» **What you need to do**:
The required output is the stretch from the line containing "Brigham and Women’s" through the line containing "have the ability" in the records below, unaltered and with no pictures.

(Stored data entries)

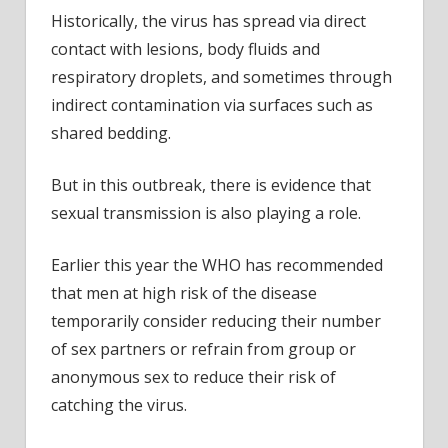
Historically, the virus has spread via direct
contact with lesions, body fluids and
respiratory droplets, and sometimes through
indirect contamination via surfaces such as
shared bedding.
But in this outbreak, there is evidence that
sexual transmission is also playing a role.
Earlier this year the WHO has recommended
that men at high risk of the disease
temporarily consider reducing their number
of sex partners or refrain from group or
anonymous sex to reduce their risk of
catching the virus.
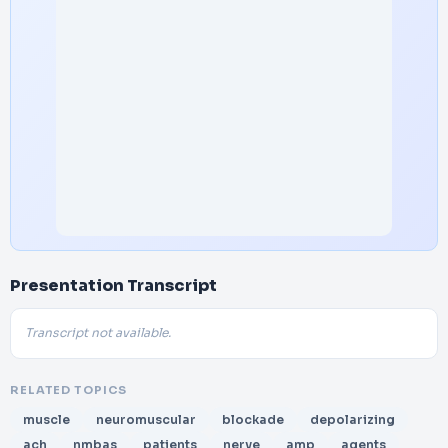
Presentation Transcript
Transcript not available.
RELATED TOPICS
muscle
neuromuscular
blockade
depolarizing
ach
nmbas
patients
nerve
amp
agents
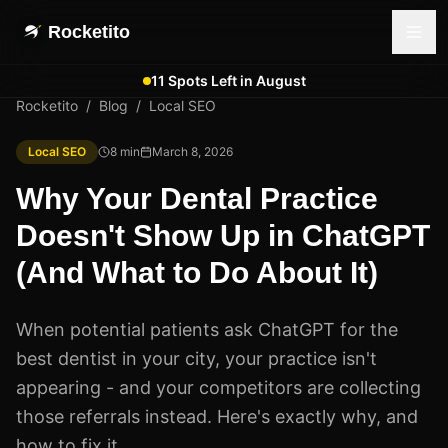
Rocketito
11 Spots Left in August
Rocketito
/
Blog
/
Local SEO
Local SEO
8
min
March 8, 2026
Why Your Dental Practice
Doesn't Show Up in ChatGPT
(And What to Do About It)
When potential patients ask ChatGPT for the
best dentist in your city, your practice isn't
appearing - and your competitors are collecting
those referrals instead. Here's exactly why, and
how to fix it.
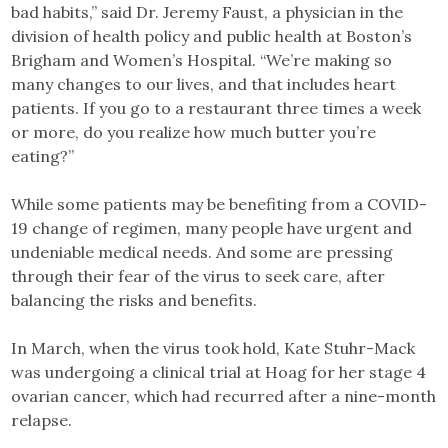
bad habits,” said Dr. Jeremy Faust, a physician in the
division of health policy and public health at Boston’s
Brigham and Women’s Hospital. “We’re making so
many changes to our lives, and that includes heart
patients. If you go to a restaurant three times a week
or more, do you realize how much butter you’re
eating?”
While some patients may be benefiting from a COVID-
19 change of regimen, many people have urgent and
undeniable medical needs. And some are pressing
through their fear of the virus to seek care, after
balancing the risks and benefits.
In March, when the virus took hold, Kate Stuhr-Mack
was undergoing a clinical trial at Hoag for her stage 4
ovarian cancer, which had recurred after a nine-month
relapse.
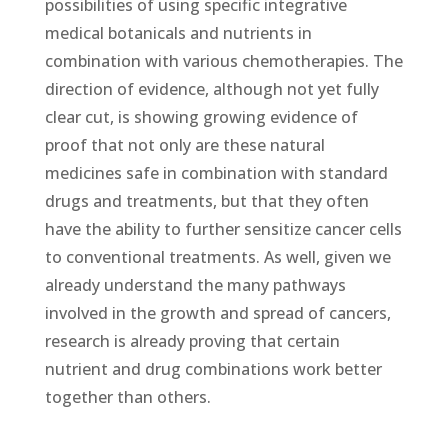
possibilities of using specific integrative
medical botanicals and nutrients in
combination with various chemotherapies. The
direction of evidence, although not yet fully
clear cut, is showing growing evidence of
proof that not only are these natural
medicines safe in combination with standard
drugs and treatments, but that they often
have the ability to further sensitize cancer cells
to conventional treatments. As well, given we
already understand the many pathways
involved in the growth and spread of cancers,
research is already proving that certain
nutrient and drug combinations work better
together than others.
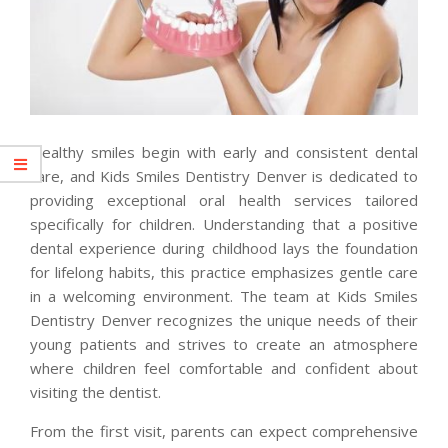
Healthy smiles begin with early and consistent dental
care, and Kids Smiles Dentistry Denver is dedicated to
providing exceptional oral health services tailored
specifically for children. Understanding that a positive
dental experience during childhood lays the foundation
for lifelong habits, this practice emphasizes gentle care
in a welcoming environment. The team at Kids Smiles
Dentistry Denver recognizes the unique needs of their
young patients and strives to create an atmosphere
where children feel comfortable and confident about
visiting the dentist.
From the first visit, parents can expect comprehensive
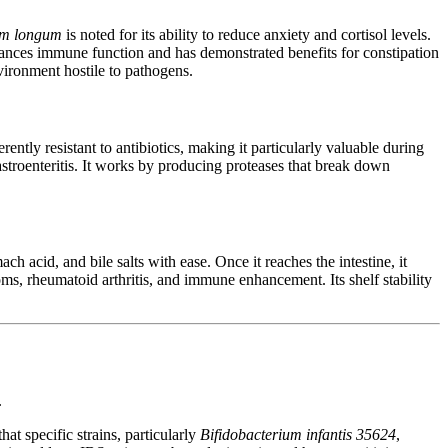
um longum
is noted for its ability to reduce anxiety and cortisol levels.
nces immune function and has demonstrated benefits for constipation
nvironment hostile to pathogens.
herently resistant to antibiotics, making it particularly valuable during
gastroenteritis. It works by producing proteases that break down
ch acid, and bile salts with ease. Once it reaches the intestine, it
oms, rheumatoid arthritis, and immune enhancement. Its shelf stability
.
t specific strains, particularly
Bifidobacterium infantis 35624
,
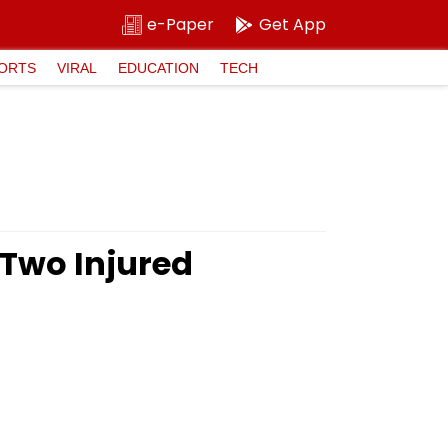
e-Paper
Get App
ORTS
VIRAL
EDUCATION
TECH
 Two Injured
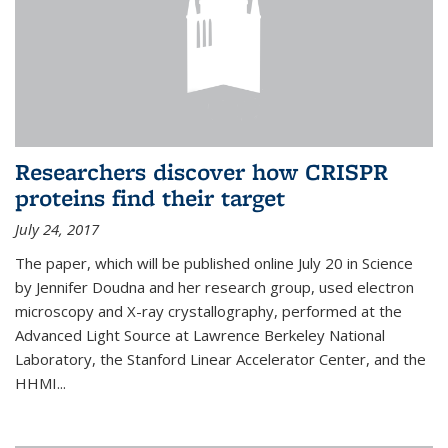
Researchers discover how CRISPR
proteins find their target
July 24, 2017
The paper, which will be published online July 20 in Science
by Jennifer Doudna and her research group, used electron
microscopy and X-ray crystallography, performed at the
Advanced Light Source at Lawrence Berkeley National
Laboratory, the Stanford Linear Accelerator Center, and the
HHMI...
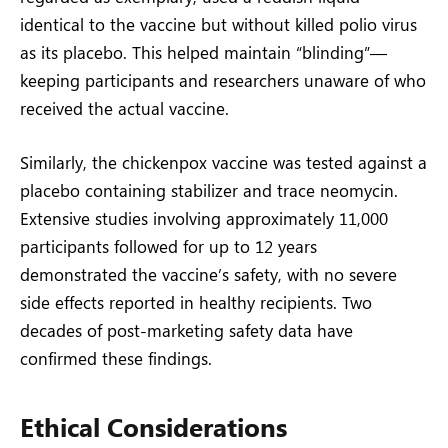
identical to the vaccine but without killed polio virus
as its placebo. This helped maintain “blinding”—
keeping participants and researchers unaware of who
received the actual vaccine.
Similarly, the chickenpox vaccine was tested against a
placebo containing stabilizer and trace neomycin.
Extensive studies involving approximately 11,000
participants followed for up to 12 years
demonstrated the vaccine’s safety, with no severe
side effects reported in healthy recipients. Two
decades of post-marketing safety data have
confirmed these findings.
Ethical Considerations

» **Task answer**:
Brigham and Women’s Hospital. “We’re making so
many changes to our lives, and that includes heart
patients. If you go to a restaurant three times a week
or more, do you realize how much butter you’re
eating?”
While some patients may be benefiting from a COVID-
19 change of regimen, many people have urgent and
undeniable medical needs. And some are pressing
through their fear of the virus to seek care, after
balancing the risks and benefits.
In March, when the virus took hold, Kate Stuhr-Mack
was undergoing a clinical trial at Hoag for her stage 4
ovarian cancer, which had recurred after a nine-month
relapse.
possibilities of using specific integrative
medical botanicals and nutrients in
combination with various chemotherapies. The
direction of evidence, although not yet fully
clear cut, is showing growing evidence of
proof that not only are these natural
medicines safe in combination with standard
drugs and treatments, but that they often
have the ability to further sensitize cancer cells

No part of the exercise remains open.